GALERIAS MUNICIPAIS - GALERIA DA BOAVISTA
Rua da Boavista, 50
1200-066 Lisboa

19 SET - 11 JAN 2026


 

 

 

The Impossible attracts me, because everything possible has been done and the world didn't change.
— Sun Ra

 


Roland Barthes uma vez afirmou que o ato de escutar é como um pequeno teatro em cujo palco se confrontam duas “divindades” modernas: o poder e o desejo [1]. Essas esferas — o poder e o desejo — como bem sabemos, não existem separadas, configurando uma relação dialética em que uma assombra a outra. É, também, a partir das dualidades e das suas inerentes relações espectrais que a exposição Dois Stereos, de João Pimenta Gomes, é pensada.

O título da mostra já expressa as questões que nos confrontam ao adentrar a Galeria da Boavista: os duplos, a imaginação do espaço, o aspecto sônico enquanto condutor da percepção espaço-temporal. “Dois Stereos” inclui a ideia de duplicação, entretanto é, também, um nome meta-semântico, uma vez que o próprio som estereofônico é um sistema binário: dois “estéreos” são, na verdade, quatro saídas de som. A multiplicação implícita no título indica o procedimento que apresentará as muitas outras camadas sensíveis emergentes no percurso expográfico. Na primeira sala da galeria, nos deparamos com um objeto contundente: um enorme volume preto alocado no centro do espaço — uma estranha escultura com aparência futurista. Trata-se da réplica de uma corneta acústica utilizada em salas de cinema na década de 1920: o sistema Western Electric 16A. Conectados a ela, encontram-se quatro módulos para o sistema Eurorack de sintetizadores: um sampleador, dois filtros e um LFO (Low Frequency Oscilator). O som etéreo que infiltra a sala, composto por vozes humanas, conjura a própria história do cinema ao assinalar a transição dos filmes mudos para os falados, marcada pelo lançamento do longa-metragem The Jazz Singer, em 1927. O áudio produzido envolve aquele imponente objeto em uma aura tão misteriosa quanto sublime.
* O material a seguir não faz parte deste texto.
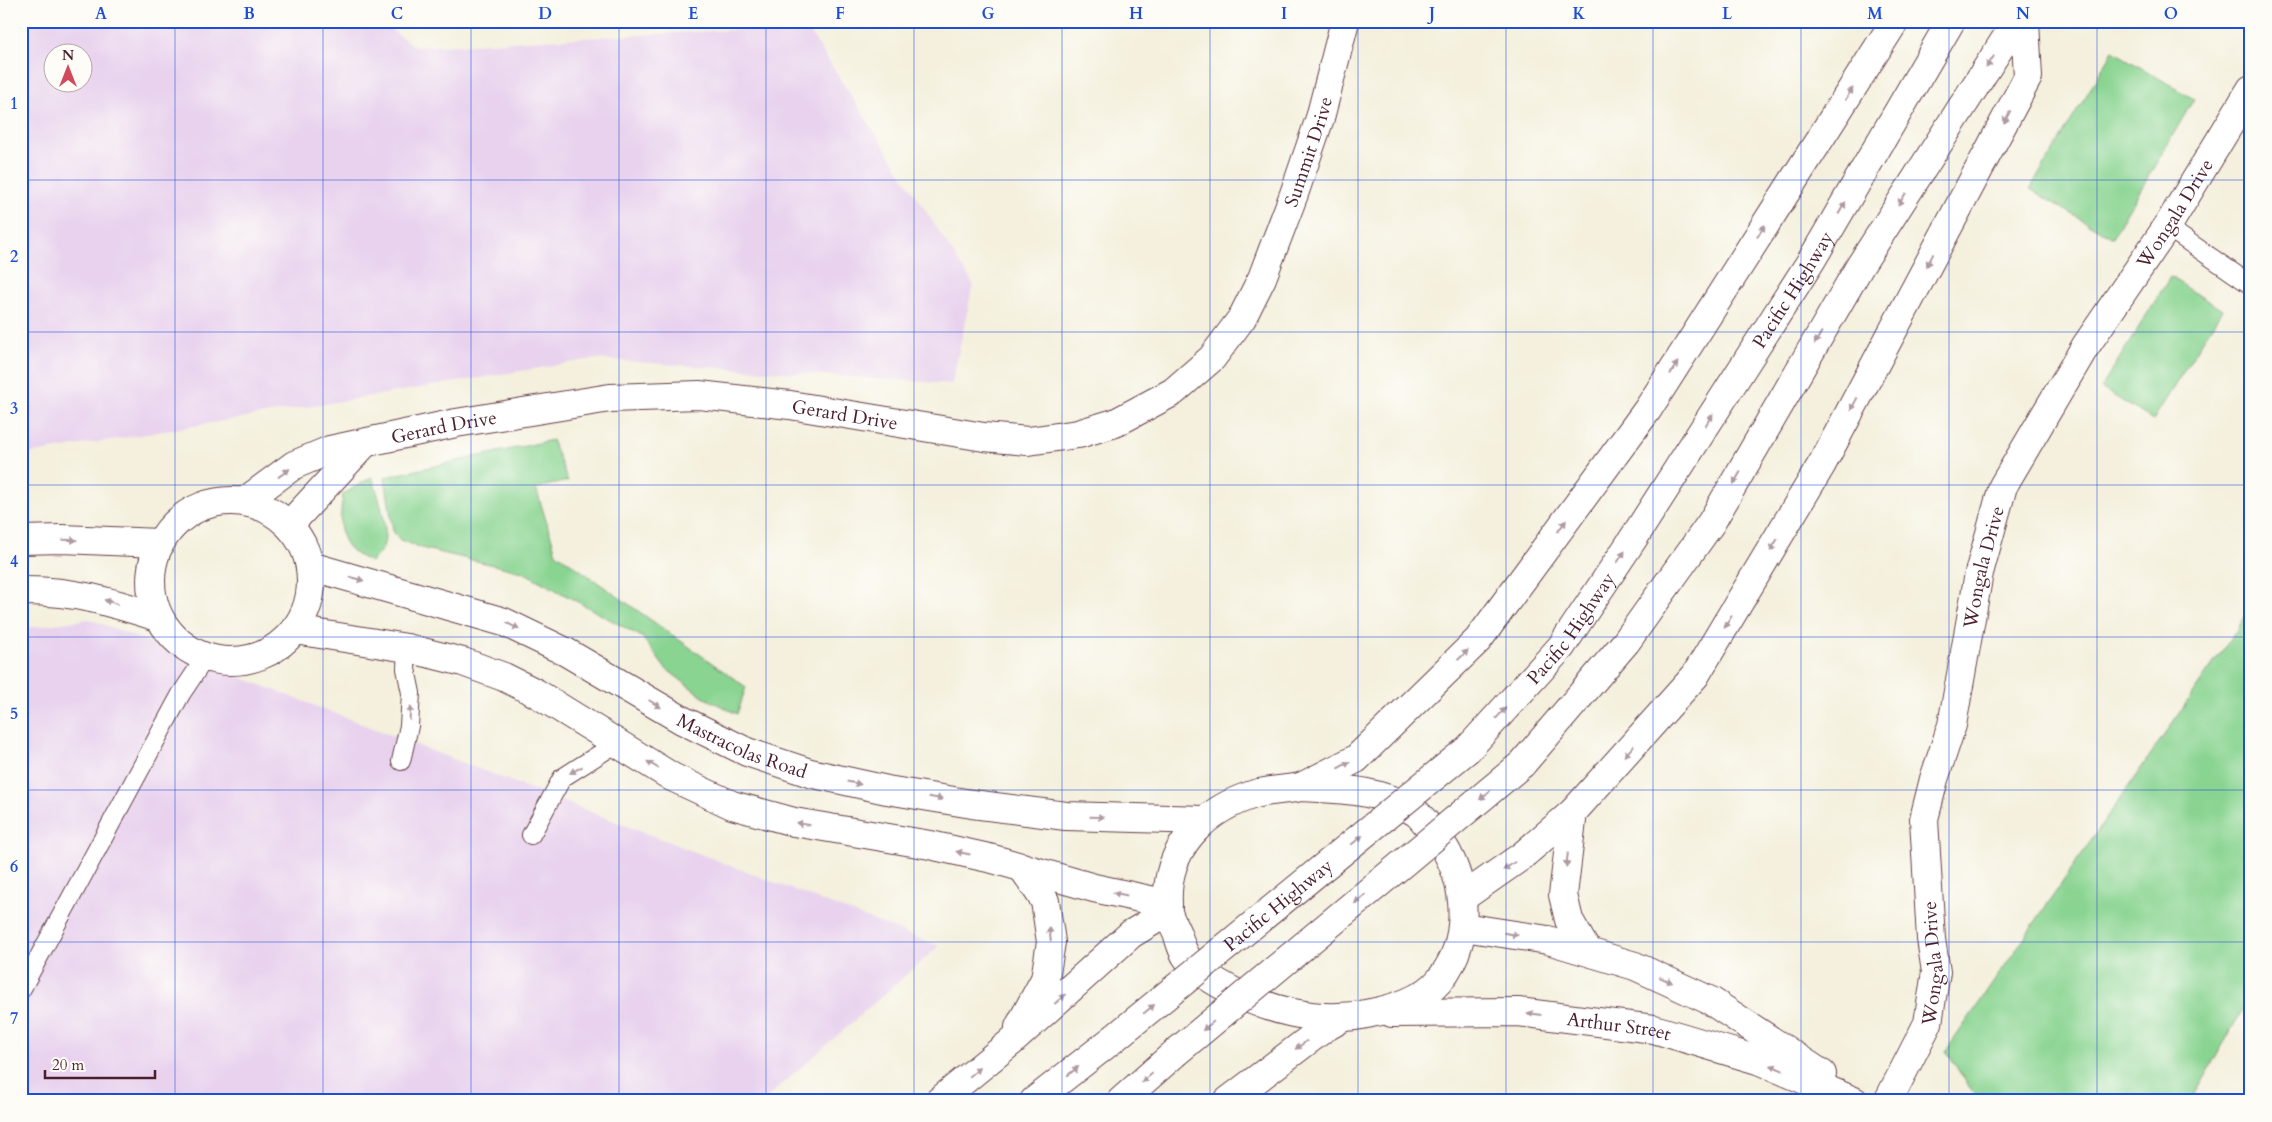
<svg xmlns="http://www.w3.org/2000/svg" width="2272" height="1122" viewBox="0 0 2272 1122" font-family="Cardo,serif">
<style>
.built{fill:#e8d2ee;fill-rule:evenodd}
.green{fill:#89d491;stroke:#6a7a5e}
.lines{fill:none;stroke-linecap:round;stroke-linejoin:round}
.lane-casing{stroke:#643e46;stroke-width:20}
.street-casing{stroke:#643e46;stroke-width:30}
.secondary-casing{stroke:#643e46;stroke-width:30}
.highway-casing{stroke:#643e46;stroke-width:30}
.lane{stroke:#fff;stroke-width:18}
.street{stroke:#fff;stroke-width:28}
.secondary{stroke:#fff;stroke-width:28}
.highway{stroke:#fff;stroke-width:28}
.highway-bridge-casing{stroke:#643e46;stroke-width:30;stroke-linecap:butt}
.highway-bridge{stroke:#fff;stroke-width:28}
.oneway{fill:#ae9aa0}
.grid{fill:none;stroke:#1d4ed8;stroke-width:1;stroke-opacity:0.55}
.labels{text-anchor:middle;stroke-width:5;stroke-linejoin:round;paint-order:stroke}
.street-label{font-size:19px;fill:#4a1f2b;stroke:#fdfcf7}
.neatline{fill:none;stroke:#1d4ed8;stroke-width:2}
.grid-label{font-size:16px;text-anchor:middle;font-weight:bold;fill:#1d4ed8}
</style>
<rect width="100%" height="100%" fill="#fdfcf7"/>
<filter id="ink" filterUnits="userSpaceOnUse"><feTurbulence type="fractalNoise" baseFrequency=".02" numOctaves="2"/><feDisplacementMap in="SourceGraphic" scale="10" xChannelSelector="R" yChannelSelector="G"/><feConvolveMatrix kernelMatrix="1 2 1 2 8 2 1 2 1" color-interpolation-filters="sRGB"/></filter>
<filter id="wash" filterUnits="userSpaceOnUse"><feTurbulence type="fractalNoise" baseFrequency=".0096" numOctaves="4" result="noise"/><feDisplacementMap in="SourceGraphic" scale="20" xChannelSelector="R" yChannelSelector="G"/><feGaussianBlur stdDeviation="1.12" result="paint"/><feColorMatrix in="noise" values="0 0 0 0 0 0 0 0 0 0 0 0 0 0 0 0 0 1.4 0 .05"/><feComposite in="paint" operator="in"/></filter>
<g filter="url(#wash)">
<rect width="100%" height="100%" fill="#f4f0dd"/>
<!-- built -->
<g class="built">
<path d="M 21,21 L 380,21 L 415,47 L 806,26 L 973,284 L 952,384 L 593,359 L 21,455 ZM 52,52 L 82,52 L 82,82 L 52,82 Z"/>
<path d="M 89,619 L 939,946 L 763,1101 L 21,1101 L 21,629 Z"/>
</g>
<!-- green -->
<g class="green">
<path d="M 2113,51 L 2194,99 L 2112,238 L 2030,189 Z"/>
<path d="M 2170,277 L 2222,310 L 2153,420 L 2101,388 Z"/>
<path d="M 552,440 L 568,481 L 536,488 L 556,553 L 746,687 L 737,714 L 703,697 L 665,668 L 642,637 L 523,572 L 425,549 L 400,540 L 393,531 L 385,477 Z"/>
<path d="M 372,477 C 378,495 390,528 383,547 C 381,552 374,558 371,562 C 335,547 339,527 343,494 Z"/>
<path d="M 2251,609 L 2251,995 L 2191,1101 L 1978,1101 L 1946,1051 Z"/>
</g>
</g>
<g filter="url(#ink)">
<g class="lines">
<!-- lane casing -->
<g class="lane-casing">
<g id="lane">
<path d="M 2167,227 L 2251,285"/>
<path d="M 401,761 L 409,726 L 411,693 L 406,669 L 407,648"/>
<path d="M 531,835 L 562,778 L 617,743"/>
<path d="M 21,990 L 181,694 L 205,658"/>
</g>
</g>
<!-- street casing -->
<g class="street-casing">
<g id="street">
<path id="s1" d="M 245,501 L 294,465 L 330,450 L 456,423 L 610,398 L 699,395 L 790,405 L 984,437 L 1028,441 L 1078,434 L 1115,423 L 1173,392 L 1212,358 L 1242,318 L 1262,278 L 1294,194 L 1320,118 L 1345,21"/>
<path d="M 289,525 L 365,443"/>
<path id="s2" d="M 1888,1101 L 1928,1023 L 1936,972 L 1931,939 L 1924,819 L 1934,779 L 1952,725 L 1979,573 L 2003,486 L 2085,347 L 2167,227 L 2251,89"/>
</g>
</g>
<!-- secondary casing -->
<g class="secondary-casing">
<g id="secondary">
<circle cx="231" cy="581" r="80"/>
<path d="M 21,540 L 62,539 L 159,543"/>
<path id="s3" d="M 310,566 L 504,622 L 566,652 L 682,720 L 747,752 L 810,773 L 887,790 L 972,804 L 1066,816 L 1204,820"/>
<path d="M 21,591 C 72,590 111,602 158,617"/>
<path d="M 295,630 L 407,648 L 463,662 L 504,677 L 536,693 L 672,777 L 732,805 L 794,822 L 930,845 L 993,859 L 1094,888 L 1168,904"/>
<path d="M 1301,787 C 1340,789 1381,789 1415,812 C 1420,815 1425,822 1429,827 C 1467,868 1476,936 1439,981 C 1424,999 1393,1009 1371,1013 C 1318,1025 1263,1010 1218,983 C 1206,976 1193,967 1186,956 C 1182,950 1180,942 1178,936 C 1175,928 1170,920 1168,912 C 1167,906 1168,898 1168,891 C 1171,842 1209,808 1255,794 C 1269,790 1286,790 1301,787 Z"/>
<path d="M 1573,812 L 1563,895 L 1569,920 L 1587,951"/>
<path d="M 1463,927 L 1548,940 L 1635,966 L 1711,1001 L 1822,1074"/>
<path id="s4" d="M 1392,1013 L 1518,1012 L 1654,1029 L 1758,1060 L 1854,1101"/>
</g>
</g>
<!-- highway casing -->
<g class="highway-casing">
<g id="highway">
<path id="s5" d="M 1468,749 L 1561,647 L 1633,539 L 1811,261 L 1951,21"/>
<path d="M 1522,764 L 1626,642 L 1711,523 L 1860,266 L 2017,21"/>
<path d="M 1301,787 L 1356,759 L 1478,640 L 1648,409 L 1895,21"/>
<path d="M 1462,898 L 1522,856 L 1573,812 L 1695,676 L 1822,464 L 2028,77 L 2025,21"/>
<path d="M 1019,1027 L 1045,979 L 1051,942 L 1045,901 L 1022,867"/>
<path d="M 939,1101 L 1010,1043 L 1131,934 L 1168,912"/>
<path d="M 1034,1101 L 1112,1040"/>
<path d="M 1121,1101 L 1174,1054"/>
<path d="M 1228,1101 L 1323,1029 L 1342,1018"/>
</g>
</g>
<!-- lane -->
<use href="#lane" class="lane"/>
<!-- street -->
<use href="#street" class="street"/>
<!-- secondary -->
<use href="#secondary" class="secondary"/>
<!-- highway -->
<use href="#highway" class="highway"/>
<!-- highway-bridge casing -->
<g class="highway-bridge-casing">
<g id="highway-bridge">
<path id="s6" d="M 1112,1040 L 1468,749"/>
<path d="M 1174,1054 L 1522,764"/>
</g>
</g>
<!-- highway-bridge -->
<use href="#highway-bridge" class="highway-bridge"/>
</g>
<!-- one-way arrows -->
<defs><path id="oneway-solid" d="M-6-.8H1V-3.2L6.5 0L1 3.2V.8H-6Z" transform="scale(1.25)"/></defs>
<g class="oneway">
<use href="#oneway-solid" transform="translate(1990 62) rotate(123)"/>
<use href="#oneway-solid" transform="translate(1849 94) rotate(-58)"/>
<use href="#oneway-solid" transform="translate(2007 117) rotate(118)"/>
<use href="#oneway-solid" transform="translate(1902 199) rotate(123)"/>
<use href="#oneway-solid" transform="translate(1842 208) rotate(-60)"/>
<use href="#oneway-solid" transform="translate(1761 231) rotate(-58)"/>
<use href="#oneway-solid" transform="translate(1930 260) rotate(118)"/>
<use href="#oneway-solid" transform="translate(1818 338) rotate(120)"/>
<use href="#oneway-solid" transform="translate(1674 368) rotate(-58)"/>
<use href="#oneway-solid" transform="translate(1854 404) rotate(118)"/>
<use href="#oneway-solid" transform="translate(1709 420) rotate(-57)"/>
<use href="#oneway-solid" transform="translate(284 473) rotate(-36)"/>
<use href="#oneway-solid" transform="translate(1737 478) rotate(120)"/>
<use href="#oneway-solid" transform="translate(1562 526) rotate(-54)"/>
<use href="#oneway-solid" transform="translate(70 540) rotate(2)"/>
<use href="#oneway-solid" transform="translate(1774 545) rotate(121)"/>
<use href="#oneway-solid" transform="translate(1621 557) rotate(-56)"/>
<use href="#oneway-solid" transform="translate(357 579) rotate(15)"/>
<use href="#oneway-solid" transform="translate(111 602) rotate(-163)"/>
<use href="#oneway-solid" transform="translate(1728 622) rotate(121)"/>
<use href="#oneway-solid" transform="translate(513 626) rotate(26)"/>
<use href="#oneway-solid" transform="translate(1463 655) rotate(-44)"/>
<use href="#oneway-solid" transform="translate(655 704) rotate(32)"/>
<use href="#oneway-solid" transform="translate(410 713) rotate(-86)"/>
<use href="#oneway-solid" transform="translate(1501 713) rotate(-48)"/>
<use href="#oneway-solid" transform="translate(1629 751) rotate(132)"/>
<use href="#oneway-solid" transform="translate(653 765) rotate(-148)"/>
<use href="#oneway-solid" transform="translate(1344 765) rotate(-28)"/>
<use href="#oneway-solid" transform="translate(576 770) rotate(152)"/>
<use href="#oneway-solid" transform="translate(854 783) rotate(12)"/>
<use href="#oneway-solid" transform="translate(1485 795) rotate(140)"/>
<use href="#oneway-solid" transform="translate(936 798) rotate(9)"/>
<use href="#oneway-solid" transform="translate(1097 817) rotate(2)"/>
<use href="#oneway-solid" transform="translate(803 824) rotate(-171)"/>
<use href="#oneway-solid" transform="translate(1357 840) rotate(-39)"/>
<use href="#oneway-solid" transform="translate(963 853) rotate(-168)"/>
<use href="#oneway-solid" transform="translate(1567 860) rotate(97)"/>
<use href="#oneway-solid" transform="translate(1509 866) rotate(145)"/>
<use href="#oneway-solid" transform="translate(1120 894) rotate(-168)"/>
<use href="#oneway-solid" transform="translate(1360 899) rotate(140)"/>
<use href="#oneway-solid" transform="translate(1050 934) rotate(-97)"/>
<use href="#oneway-solid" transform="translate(1511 934) rotate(9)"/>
<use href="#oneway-solid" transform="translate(1666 980) rotate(24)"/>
<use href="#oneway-solid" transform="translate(1060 999) rotate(-42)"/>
<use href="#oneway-solid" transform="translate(1149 1009) rotate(-39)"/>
<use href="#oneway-solid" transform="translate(1534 1014) rotate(-173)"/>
<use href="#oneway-solid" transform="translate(1208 1026) rotate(140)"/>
<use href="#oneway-solid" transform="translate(1301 1045) rotate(144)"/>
<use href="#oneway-solid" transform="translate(1777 1068) rotate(-157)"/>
<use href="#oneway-solid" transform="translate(1073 1071) rotate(-38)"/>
<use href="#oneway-solid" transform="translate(975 1072) rotate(-39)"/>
<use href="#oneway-solid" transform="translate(1147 1078) rotate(139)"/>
</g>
</g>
<!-- grid -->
<path class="grid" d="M 175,21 L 175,1101M 323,21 L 323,1101M 471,21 L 471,1101M 619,21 L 619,1101M 766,21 L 766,1101M 914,21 L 914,1101M 1062,21 L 1062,1101M 1210,21 L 1210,1101M 1358,21 L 1358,1101M 1506,21 L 1506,1101M 1653,21 L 1653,1101M 1801,21 L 1801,1101M 1949,21 L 1949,1101M 2097,21 L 2097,1101M 21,180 L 2251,180M 21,332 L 2251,332M 21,485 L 2251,485M 21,637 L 2251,637M 21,790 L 2251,790M 21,942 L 2251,942"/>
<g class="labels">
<!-- street labels -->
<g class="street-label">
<text dy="7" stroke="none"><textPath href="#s1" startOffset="1242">Summit Drive</textPath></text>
<text dy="7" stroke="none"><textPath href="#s2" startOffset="958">Wongala Drive</textPath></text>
<text dy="7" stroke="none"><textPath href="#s5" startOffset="564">Pacific Highway</textPath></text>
<text dy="7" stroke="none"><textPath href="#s1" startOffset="621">Gerard Drive</textPath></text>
<text dy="7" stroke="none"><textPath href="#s1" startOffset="216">Gerard Drive</textPath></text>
<text dy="7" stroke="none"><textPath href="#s2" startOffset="552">Wongala Drive</textPath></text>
<text dy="7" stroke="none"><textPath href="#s5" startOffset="159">Pacific Highway</textPath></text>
<text dy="7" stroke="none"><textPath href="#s3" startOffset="471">Mastracolas Road</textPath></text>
<text dy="7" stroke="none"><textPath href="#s6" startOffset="214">Pacific Highway</textPath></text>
<text dy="7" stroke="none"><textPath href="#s2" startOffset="148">Wongala Drive</textPath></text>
<text dy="7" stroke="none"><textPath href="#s4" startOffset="228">Arthur Street</textPath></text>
</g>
</g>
<!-- margin -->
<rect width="2272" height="1122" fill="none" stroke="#fdfcf7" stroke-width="55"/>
<!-- north arrow -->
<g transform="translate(68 68)"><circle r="24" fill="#fdfcf7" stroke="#b5a4a5"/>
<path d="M0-4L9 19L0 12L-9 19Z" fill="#d1495b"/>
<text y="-8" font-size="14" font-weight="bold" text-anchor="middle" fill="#4a1f2b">N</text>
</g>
<!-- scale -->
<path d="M45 1070v8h110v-8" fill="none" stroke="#4a1f2b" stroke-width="2.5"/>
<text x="52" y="1070" font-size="15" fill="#4a1f2b" stroke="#fdfcf7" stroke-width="4" paint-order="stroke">20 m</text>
<rect x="28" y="28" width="2216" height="1066" class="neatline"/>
<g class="grid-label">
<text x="101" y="19">A</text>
<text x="249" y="19">B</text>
<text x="397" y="19">C</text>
<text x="545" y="19">D</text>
<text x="693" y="19">E</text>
<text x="840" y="19">F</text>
<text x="988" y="19">G</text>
<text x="1136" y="19">H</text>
<text x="1284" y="19">I</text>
<text x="1432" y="19">J</text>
<text x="1579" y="19">K</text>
<text x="1727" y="19">L</text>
<text x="1875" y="19">M</text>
<text x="2023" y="19">N</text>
<text x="2171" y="19">O</text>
<text x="14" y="109">1</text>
<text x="14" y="262">2</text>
<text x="14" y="414">3</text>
<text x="14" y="567">4</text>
<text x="14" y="719">5</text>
<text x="14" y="872">6</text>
<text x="14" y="1024">7</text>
</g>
</svg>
Subimos as escadas ao fundo e entramos em outra sala para conhecer o segundo sistema sonoro de Gomes. Ao contrário do primeiro cômodo, composto por paredes brancas e pela ampla vitrine da galeria, este é um espaço menos arejado, configurando uma black box — portanto, mais propício à imersão. O convite à demora é figurado na presença de um banco posicionado de frente para a instalação sonora. Aqui, podemos ver dois objetos grandes e pretos, sustentados por tripés e colocados paralelamente, embora voltados para a parte interna do quarto. Seu formato é ainda mais intrigante do que aquele observado na primeira obra: com desenho nitidamente orgânico e um material metálico de brilho intenso, as duas pétalas maquinais nos remetem simultaneamente ao nível molecular da vida biológica e à plasticidade acética do mundo inorgânico. Aqui, a referência é o instrumento musical Cristal Baschet, criado em 1952 a partir da polêmica Glass Harmonica: um idiofone friccionado do século XVIII que foi descontinuado e até mesmo proibido em alguns territórios europeus [2]. Entre essas duas estruturas, outro sistema modular Eurorack que contém cinco módulos: um sampleador, dois filtros, um LFO (Low Frequency Oscilator) e um mixer. O sintetizadores são conectados às pétalas metálicas, fazendo-as vibrar e amplificar o som — como no Cristal Baschet original. A tensão entre o orgânico e o inorgânico é refletida, também, no próprio aspecto sônico da obra: no lugar de osciladores, fontes sonoras comumente utilizadas na síntese eletrônica convencional, o artista escolhe uma origem orgânica para o áudio produzido — vozes humanas são sampleadas e moduladas pelos sintetizadores. Esta decisão ainda atualiza a fonte sonora corporal do Cristal Baschet, um instrumento totalmente acústico cujo som era produzido pela fricção dos dedos umedecidos contra cristais de vidro. Sem emitir nenhuma palavra definida, o ambiente é imerso em uma suavidade estranha e fantasmagórica.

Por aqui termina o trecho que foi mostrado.